The patient begins hyper-analyzing every square inch of the floor, using joint mechanoreceptors and pressure sensors in the feet to actively calculate where the earth is. Because the lower limbs are now being used to aggressively navigate structural stability rather than silently stabilize posture, the system becomes flooded with noise. The brain interprets this massive, hyper-vigilant sensory influx as a shifting, unstable surface—causing the patient to feel as though they are walking on a trampoline, a mattress, or squishy mud.
Gravitational Pull: The Velocity Storage Integrator Out of Sync
The second profound symptom frequently reported by these patients is a terrifying sensation of an unyielding gravitational pull—a feeling that they are being dragged heavily to one side or pulled downward into the floor. This spatial disorientation is a direct result of a subcortical mismatch involving the velocity storage integrator.
The velocity storage integrator is a specialized network of neurons located within the vestibular nuclei and the vestibulocerebellum (specifically the nodulus and uvula). It essentially functions as a storage tank for motion signals, holding onto low-frequency vestibular inputs and allowing them to decay slowly so the brain can accurately perceive sustained, continuous motion.
In MdDS, this velocity storage network becomes trapped in a continuous, phantom loop of motion, constantly charging and discharging an internal velocity signal. This creates an immediate subcortical conflict:
The Otolith Organs (Utricle and Saccule): These peripheral structures function perfectly. They send an accurate signal indicating that the body is stationary and that gravity acts straight downward at 1g (9.8 meters per second squared).
The Velocity Storage Integrator: This central network continuously broadcasts a corrupted signal insisting that the body is actively rotating, tilting, or translating through space.
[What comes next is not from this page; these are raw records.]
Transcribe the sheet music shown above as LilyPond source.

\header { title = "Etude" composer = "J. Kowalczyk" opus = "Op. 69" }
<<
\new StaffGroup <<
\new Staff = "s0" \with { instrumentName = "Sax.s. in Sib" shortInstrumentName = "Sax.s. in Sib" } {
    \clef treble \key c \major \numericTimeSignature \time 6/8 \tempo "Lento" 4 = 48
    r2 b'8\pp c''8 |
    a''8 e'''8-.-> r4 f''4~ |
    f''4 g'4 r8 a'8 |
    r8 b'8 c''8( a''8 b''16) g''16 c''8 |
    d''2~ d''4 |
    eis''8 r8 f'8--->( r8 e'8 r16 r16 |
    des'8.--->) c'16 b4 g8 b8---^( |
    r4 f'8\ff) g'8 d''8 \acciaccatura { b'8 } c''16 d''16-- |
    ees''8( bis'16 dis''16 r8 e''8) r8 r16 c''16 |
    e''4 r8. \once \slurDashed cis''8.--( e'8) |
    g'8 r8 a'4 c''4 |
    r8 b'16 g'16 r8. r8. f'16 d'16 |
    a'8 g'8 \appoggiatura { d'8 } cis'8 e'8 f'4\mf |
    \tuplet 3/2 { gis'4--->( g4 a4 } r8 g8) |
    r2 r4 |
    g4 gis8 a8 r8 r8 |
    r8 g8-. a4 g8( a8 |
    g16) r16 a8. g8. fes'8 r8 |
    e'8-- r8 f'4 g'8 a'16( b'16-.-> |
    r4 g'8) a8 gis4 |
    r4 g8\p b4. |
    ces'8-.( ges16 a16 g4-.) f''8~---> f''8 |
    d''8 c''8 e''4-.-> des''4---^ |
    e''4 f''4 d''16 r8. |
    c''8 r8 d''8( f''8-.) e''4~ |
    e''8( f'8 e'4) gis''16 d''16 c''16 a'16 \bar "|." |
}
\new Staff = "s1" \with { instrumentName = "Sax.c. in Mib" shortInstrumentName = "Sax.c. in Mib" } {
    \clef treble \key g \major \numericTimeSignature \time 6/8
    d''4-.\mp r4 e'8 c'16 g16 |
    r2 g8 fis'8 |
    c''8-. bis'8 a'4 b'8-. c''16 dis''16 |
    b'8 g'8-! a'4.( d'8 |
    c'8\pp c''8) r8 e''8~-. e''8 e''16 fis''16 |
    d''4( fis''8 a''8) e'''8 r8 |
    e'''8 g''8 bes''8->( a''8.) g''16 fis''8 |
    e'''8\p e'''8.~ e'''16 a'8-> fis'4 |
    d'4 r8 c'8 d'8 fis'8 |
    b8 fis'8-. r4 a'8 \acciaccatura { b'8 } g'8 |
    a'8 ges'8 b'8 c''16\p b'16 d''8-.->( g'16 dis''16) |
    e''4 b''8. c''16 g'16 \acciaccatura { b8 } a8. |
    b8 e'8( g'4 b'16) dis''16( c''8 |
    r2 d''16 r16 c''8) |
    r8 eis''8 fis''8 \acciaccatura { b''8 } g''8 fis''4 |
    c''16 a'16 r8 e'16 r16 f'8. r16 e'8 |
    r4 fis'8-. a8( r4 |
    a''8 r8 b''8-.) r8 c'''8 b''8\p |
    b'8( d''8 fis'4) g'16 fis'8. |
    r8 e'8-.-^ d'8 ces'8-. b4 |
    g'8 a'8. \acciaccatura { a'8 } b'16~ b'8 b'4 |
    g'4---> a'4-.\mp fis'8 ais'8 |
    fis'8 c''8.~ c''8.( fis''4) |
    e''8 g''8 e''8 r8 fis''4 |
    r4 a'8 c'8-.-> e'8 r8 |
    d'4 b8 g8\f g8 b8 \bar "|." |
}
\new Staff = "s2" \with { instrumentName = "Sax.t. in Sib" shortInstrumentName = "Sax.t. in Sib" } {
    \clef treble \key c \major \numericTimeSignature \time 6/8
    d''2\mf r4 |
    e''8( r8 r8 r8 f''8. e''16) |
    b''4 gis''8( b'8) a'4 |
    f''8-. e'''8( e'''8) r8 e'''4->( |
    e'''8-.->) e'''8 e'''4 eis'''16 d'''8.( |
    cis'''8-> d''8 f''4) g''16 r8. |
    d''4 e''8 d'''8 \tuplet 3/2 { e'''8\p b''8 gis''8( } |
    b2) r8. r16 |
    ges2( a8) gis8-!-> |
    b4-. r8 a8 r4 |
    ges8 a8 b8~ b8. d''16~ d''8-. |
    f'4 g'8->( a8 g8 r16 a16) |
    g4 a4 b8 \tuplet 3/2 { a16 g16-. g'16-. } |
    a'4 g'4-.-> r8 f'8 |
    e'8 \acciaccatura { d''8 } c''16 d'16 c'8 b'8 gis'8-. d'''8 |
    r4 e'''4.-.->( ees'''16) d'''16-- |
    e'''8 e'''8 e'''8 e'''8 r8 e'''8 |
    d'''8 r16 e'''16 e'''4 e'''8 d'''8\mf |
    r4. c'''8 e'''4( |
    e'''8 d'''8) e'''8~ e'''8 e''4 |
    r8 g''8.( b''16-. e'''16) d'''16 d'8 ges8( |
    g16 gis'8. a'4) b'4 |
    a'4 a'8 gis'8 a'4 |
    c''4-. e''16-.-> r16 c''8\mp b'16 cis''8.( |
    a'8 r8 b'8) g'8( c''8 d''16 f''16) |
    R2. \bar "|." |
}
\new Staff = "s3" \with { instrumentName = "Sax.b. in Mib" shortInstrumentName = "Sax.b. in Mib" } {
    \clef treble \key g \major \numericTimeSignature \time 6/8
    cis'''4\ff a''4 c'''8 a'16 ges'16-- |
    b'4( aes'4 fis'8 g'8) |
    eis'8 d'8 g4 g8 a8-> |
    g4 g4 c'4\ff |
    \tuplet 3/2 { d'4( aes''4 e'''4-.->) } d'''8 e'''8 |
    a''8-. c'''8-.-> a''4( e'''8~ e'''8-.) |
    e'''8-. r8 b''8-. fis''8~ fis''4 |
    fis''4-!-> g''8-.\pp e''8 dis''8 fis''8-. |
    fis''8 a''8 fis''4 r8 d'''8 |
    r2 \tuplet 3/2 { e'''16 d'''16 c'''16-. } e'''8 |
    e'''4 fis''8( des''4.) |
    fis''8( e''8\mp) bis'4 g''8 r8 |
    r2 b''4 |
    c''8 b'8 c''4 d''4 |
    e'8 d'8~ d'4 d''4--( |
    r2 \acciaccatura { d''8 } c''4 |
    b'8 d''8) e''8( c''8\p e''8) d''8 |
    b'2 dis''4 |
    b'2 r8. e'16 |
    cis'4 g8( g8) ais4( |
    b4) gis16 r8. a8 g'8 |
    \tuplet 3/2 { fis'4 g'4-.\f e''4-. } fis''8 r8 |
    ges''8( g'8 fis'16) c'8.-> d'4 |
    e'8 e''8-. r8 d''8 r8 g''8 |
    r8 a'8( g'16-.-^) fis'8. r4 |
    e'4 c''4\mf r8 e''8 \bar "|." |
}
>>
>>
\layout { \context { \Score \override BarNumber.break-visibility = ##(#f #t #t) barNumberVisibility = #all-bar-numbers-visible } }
When the brain attempts to integrate these two incompatible data sets, it is forced to make a compromise. To account for both the vertical force of gravity and the phantom velocity signal, the brain recalculates its internal model of verticality. The resulting sensory mismatch convinces the patient that gravity is pulling them forcefully off-axis.
The Subcortical Blueprint for Rehabilitation
Ultimately, symptoms like the “squishy ground” and an artificial “gravitational pull” are not random occurrences; they are highly logical, subcortical adaptations to an internal vestibular baseline that has lost its zero point. When the brain cannot find its true vertical reference frame, it recruits the lower limbs to navigate stability and misinterprets gravity entirely.
Recognizing this central sensory mismatch is the clinician's critical first step. We cannot treat this population effectively with standard vestibular exercises that simply introduce more noise. Instead, we must target the faulty neural networks directly to calm the system down and help the patient regain a silent, stable anchor.